PROBLEM DESCRIPTION: Convert the rows, starting with the first one and going on through the line that contains "102: (85, 119)", into a JSON list of strings with one string per line and blank lines omitted.
[[ AVAILABLE DATA, beginning ]]
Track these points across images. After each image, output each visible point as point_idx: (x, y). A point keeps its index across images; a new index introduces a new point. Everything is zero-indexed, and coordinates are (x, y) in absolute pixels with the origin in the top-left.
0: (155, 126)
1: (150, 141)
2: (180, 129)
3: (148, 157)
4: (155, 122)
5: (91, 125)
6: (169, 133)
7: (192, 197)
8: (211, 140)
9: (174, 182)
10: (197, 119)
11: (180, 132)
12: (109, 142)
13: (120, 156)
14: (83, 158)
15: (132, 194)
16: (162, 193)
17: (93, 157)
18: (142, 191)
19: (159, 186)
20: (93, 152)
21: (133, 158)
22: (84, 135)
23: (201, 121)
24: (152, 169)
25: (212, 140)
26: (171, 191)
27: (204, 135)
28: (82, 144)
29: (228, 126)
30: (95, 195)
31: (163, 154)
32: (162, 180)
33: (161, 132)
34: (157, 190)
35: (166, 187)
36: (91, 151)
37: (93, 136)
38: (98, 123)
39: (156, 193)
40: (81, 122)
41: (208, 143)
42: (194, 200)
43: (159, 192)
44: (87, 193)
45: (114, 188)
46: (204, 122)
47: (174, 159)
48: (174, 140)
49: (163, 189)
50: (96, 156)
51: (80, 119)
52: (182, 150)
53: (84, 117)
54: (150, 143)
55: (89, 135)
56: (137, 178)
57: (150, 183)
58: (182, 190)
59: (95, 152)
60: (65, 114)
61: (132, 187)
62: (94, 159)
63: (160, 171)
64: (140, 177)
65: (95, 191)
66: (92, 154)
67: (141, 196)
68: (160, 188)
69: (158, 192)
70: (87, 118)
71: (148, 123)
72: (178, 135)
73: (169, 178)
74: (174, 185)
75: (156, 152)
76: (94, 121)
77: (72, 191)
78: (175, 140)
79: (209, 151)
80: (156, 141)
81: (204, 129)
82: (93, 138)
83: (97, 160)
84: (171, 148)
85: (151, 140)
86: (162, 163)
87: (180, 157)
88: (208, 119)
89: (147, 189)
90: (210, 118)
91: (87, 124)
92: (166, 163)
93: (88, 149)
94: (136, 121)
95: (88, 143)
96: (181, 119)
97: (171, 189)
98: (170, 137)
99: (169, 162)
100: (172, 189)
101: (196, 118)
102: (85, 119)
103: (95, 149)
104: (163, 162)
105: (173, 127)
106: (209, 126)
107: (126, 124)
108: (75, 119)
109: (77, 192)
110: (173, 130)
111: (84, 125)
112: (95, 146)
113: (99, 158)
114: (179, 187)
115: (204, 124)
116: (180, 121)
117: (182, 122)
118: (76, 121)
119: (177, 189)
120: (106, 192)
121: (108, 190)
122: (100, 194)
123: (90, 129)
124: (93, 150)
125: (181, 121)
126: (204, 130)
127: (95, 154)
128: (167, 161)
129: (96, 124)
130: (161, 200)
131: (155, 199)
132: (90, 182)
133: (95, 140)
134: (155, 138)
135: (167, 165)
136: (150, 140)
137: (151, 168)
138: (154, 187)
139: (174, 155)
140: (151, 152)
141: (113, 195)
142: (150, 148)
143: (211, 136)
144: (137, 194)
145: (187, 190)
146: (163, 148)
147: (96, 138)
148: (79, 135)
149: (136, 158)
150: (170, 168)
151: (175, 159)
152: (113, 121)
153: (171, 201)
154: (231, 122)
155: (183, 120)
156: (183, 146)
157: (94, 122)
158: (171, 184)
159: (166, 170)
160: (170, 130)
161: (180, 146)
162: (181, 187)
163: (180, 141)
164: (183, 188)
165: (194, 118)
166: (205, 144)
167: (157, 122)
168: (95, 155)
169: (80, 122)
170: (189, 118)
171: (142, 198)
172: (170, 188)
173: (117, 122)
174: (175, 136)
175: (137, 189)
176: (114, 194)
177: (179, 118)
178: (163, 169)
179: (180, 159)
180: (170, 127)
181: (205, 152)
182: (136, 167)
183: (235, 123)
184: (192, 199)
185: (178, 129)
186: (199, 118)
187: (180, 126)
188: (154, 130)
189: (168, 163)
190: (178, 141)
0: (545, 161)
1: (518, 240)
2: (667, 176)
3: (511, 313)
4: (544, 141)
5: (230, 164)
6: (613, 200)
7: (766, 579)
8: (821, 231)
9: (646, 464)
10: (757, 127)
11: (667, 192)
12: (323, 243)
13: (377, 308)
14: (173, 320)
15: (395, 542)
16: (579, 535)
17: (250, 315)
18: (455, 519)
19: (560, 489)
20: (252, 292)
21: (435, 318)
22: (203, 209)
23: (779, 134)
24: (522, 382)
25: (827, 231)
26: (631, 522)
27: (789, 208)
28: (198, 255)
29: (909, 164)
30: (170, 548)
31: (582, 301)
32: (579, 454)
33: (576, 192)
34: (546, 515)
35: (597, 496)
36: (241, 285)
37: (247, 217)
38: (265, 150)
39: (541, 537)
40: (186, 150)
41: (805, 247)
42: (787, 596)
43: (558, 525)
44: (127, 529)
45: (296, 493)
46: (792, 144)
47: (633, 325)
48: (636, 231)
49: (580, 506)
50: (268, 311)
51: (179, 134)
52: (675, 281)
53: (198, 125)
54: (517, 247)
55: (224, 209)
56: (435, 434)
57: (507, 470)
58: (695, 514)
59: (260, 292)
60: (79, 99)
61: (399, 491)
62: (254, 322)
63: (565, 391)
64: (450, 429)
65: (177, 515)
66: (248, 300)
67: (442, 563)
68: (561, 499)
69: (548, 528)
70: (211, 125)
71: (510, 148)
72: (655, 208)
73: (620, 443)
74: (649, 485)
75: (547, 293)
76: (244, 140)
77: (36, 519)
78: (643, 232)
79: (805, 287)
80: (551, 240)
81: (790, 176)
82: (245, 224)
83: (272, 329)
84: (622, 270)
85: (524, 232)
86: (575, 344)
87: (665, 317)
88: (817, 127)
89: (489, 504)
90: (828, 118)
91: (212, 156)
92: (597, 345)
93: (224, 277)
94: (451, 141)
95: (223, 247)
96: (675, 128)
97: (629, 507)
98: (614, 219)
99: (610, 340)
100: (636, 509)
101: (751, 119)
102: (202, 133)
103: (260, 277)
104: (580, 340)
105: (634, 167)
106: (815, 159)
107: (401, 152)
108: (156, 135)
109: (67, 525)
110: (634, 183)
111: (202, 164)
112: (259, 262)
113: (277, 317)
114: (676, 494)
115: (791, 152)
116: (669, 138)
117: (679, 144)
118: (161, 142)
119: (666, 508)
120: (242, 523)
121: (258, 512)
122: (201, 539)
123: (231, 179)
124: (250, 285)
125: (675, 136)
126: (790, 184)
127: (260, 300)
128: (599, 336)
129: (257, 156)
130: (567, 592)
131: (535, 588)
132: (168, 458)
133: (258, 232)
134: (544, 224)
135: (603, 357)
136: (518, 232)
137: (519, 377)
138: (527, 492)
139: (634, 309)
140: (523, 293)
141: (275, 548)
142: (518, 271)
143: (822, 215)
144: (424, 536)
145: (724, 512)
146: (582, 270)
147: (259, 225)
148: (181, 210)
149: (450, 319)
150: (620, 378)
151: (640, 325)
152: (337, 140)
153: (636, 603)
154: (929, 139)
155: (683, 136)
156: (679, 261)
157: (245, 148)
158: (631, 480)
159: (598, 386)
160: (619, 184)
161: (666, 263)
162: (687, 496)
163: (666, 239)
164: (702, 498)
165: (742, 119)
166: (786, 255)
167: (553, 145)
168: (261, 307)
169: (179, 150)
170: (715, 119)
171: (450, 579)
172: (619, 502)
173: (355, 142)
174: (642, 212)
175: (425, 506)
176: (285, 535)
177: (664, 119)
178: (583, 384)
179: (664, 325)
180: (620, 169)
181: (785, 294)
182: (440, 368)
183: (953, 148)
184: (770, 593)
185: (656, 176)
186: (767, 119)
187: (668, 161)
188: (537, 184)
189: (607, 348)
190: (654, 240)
[[ AVAILABLE DATA, end ]]
ANSWER SPACE:
[
  "Track these points across images. After each image, output each visible point as point_idx: (x, y). A point keeps its index across images; a new index introduces a new point. Everything is zero-indexed, and coordinates are (x, y) in absolute pixels with the origin in the top-left.",
  "0: (155, 126)",
  "1: (150, 141)",
  "2: (180, 129)",
  "3: (148, 157)",
  "4: (155, 122)",
  "5: (91, 125)",
  "6: (169, 133)",
  "7: (192, 197)",
  "8: (211, 140)",
  "9: (174, 182)",
  "10: (197, 119)",
  "11: (180, 132)",
  "12: (109, 142)",
  "13: (120, 156)",
  "14: (83, 158)",
  "15: (132, 194)",
  "16: (162, 193)",
  "17: (93, 157)",
  "18: (142, 191)",
  "19: (159, 186)",
  "20: (93, 152)",
  "21: (133, 158)",
  "22: (84, 135)",
  "23: (201, 121)",
  "24: (152, 169)",
  "25: (212, 140)",
  "26: (171, 191)",
  "27: (204, 135)",
  "28: (82, 144)",
  "29: (228, 126)",
  "30: (95, 195)",
  "31: (163, 154)",
  "32: (162, 180)",
  "33: (161, 132)",
  "34: (157, 190)",
  "35: (166, 187)",
  "36: (91, 151)",
  "37: (93, 136)",
  "38: (98, 123)",
  "39: (156, 193)",
  "40: (81, 122)",
  "41: (208, 143)",
  "42: (194, 200)",
  "43: (159, 192)",
  "44: (87, 193)",
  "45: (114, 188)",
  "46: (204, 122)",
  "47: (174, 159)",
  "48: (174, 140)",
  "49: (163, 189)",
  "50: (96, 156)",
  "51: (80, 119)",
  "52: (182, 150)",
  "53: (84, 117)",
  "54: (150, 143)",
  "55: (89, 135)",
  "56: (137, 178)",
  "57: (150, 183)",
  "58: (182, 190)",
  "59: (95, 152)",
  "60: (65, 114)",
  "61: (132, 187)",
  "62: (94, 159)",
  "63: (160, 171)",
  "64: (140, 177)",
  "65: (95, 191)",
  "66: (92, 154)",
  "67: (141, 196)",
  "68: (160, 188)",
  "69: (158, 192)",
  "70: (87, 118)",
  "71: (148, 123)",
  "72: (178, 135)",
  "73: (169, 178)",
  "74: (174, 185)",
  "75: (156, 152)",
  "76: (94, 121)",
  "77: (72, 191)",
  "78: (175, 140)",
  "79: (209, 151)",
  "80: (156, 141)",
  "81: (204, 129)",
  "82: (93, 138)",
  "83: (97, 160)",
  "84: (171, 148)",
  "85: (151, 140)",
  "86: (162, 163)",
  "87: (180, 157)",
  "88: (208, 119)",
  "89: (147, 189)",
  "90: (210, 118)",
  "91: (87, 124)",
  "92: (166, 163)",
  "93: (88, 149)",
  "94: (136, 121)",
  "95: (88, 143)",
  "96: (181, 119)",
  "97: (171, 189)",
  "98: (170, 137)",
  "99: (169, 162)",
  "100: (172, 189)",
  "101: (196, 118)",
  "102: (85, 119)"
]